◆ To do ◆
A - Output the stretch from "Often you will" through "less than Núñez." in the article on Darwin Núñez.
B - According to the article on Darwin Núñez, how old was Roberto Gómez Bolaños when El Chavo del Ocho began?
C - Please explain why the article on Darwin Núñez claims there is perhaps no player who divides opinion less than Núñez, in one to three sentences.

The prevailing sensation while watching El Chavo del Ocho is to wonder how this thing ever got made in the first place. It’s a low-budget Mexican sitcom that ran from the 70s to the 90s, centred on an eight-year-old orphan who lives in a barrel in an apartment complex. The boy is played by Roberto Gómez Bolaños, who was in his 40s when the series began and his 60s when it ended. Pretty much all the humour is derived from slapstick: situational farce, physical jokes, people getting their heads trapped in buckets. That kind of thing.
Try to imagine ChuckleVision gone global, to the point where it was a genuine cultural touchstone for hundreds of millions, to the point where Paul and Barry Chuckle have a star on the Hollywood Walk of Fame and are unable to walk through Manhattan without being mobbed. That’s El Chavo. Even today it remains one of the most famous comic creations in the history of television: syndicated across the Americas, enthralling successive generations long after it was decommissioned. Including – at some point in early 2000s Uruguay – a young Darwin Núñez.
El Chavo del Ocho (The Kid at No 8) is Núñez’s favourite TV programme. Naturally, I have my own theories about this. El Chavo – whose real name is never revealed – is a clumsy, oversized agent of chaos, often entirely oblivious to the mayhem he creates, pursued wherever he goes by comedy sound effects but possessed of an essential purity, a credulity, a heart of gold and a homespun wisdom that makes it impossible not to root for him, even when he’s doing incredibly stupid things. El Chavo, meet thine real-life avatar. His name is Darwin.
Often you will hear it said that Núñez divides opinion. In fact the basic outline of Núñez is pretty much a consensus view at this point: entertaining, endearing and erratic, a richly talented player for whom Liverpool paid slightly over the odds, and who probably needs to be replaced with someone more reliable sooner rather than later. We can pretty much all agree on that. In a sense, there is perhaps no player who divides opinion less than Núñez.
What people are really talking about when they talk about Núñez dividing opinion is his inconsistency. The spectacular finishes, the spectacular misses and the vague whiff of slapstick that seems to follow him wherever he goes. There was a moment during Tuesday’s Champions League last‑16 second leg against Paris Saint-Germain when Núñez out-sprinted Luis Díaz in pursuit of Virgil van Dijk’s long ball, only to remember about the potential offside flag and start running away from it, with Díaz already having stopped. It’s the 81st minute. You’re 1-0 down. And now, for the first time in your life, you decide to worry about offside?

Part of a data file
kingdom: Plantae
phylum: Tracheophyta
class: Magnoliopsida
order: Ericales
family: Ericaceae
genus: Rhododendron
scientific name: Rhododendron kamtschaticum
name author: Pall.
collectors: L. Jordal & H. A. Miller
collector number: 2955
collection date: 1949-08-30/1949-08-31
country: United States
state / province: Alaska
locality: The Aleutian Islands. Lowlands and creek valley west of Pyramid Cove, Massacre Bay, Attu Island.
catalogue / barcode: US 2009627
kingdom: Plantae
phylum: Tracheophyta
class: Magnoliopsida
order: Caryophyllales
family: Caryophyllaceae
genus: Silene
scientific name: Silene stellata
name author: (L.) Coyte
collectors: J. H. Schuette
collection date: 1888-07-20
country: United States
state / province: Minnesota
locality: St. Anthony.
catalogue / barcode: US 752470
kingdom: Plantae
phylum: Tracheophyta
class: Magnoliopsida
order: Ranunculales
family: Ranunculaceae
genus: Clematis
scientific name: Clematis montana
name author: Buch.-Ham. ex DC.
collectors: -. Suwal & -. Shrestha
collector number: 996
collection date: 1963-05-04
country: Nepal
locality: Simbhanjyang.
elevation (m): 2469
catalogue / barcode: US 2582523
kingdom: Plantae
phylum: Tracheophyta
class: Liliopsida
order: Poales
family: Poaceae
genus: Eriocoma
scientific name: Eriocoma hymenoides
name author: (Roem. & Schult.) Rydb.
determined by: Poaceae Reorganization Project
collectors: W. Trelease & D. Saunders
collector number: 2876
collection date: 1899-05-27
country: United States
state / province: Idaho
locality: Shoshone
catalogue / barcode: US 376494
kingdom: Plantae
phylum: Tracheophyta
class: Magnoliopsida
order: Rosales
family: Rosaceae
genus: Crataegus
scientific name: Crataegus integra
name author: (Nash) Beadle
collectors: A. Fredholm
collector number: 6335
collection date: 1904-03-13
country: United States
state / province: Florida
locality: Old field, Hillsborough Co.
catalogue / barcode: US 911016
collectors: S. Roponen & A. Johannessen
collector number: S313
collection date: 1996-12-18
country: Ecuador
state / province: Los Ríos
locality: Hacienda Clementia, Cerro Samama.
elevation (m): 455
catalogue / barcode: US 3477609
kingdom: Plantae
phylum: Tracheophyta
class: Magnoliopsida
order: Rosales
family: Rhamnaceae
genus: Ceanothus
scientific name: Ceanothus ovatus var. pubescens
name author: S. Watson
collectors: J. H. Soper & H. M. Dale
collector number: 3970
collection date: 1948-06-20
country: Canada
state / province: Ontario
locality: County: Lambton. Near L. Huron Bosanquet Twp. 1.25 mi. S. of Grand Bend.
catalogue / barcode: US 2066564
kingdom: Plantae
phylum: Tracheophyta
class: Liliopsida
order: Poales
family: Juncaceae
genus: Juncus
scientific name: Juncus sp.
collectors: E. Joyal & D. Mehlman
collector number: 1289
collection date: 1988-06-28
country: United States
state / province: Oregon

◆ Exercise answers ◆
A -
Often you will hear it said that Núñez divides opinion. In fact the basic outline of Núñez is pretty much a consensus view at this point: entertaining, endearing and erratic, a richly talented player for whom Liverpool paid slightly over the odds, and who probably needs to be replaced with someone more reliable sooner rather than later. We can pretty much all agree on that. In a sense, there is perhaps no player who divides opinion less than Núñez.

B - He was in his 40s.

C - The basic outline of Núñez is a consensus view. People broadly agree that he is entertaining, endearing and erratic, that Liverpool paid slightly over the odds for him, and that he probably needs to be replaced with someone more reliable sooner rather than later.